> **PROBLEM DESCRIPTION**:
As an exercise, transcribe the data below in full and exactly, omitting pictures.

> **Collected data entries**:
----------
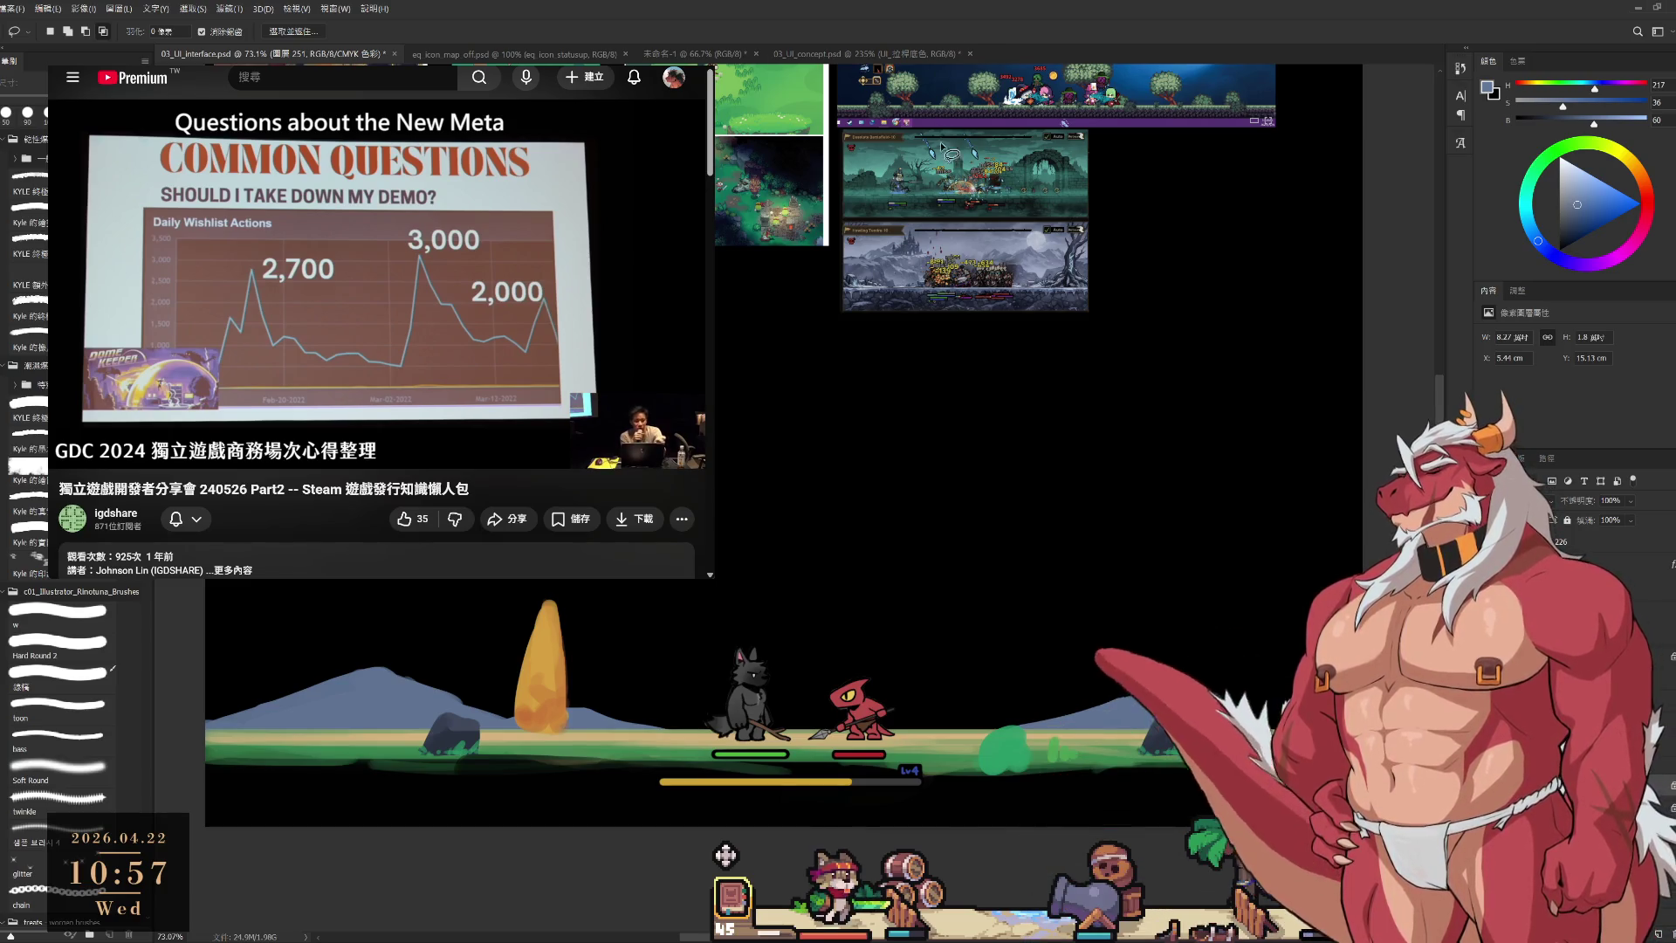
# Select the Brush and choose a dark red painting colour on the colour wheel.
pyautogui.moveTo(851, 317); pyautogui.dragTo(1043, 540)
pyautogui.moveTo(1043, 564); pyautogui.dragTo(997, 432)
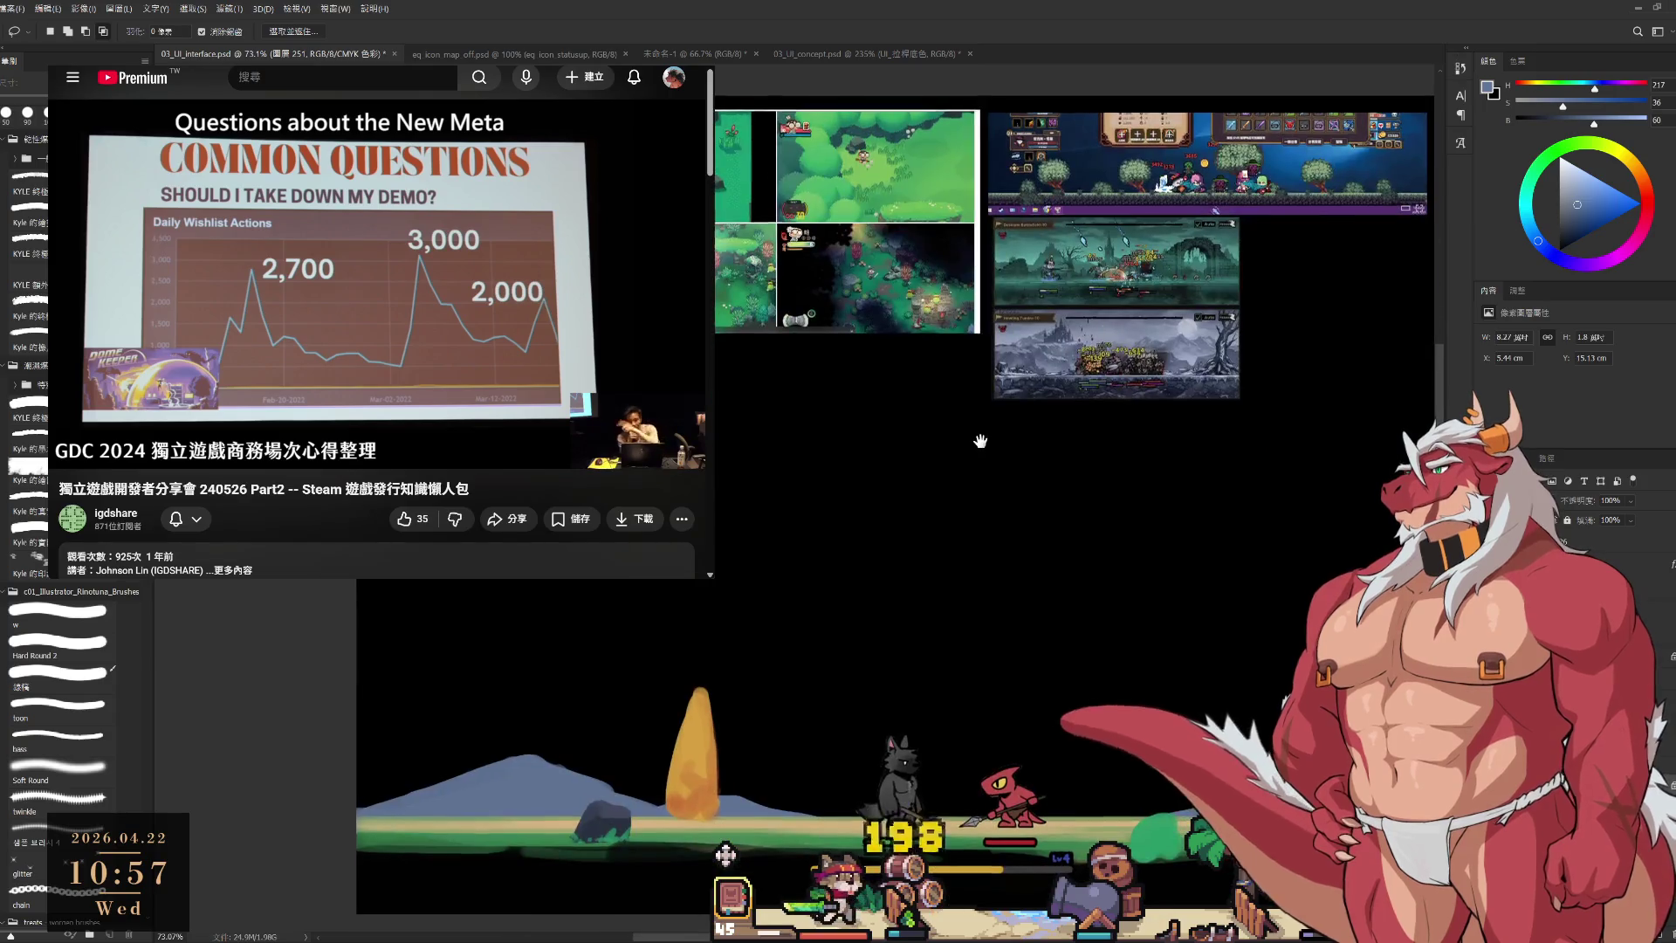
pyautogui.press('b')
pyautogui.keyDown('alt'); pyautogui.click(1018, 797); pyautogui.keyUp('alt')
----------
> **RESULT BELOW**:
# Select the Brush and choose a dark red painting colour on the colour wheel.
pyautogui.moveTo(851, 317); pyautogui.dragTo(1043, 540)
pyautogui.moveTo(1043, 564); pyautogui.dragTo(997, 432)
pyautogui.press('b')
pyautogui.keyDown('alt'); pyautogui.click(1018, 797); pyautogui.keyUp('alt')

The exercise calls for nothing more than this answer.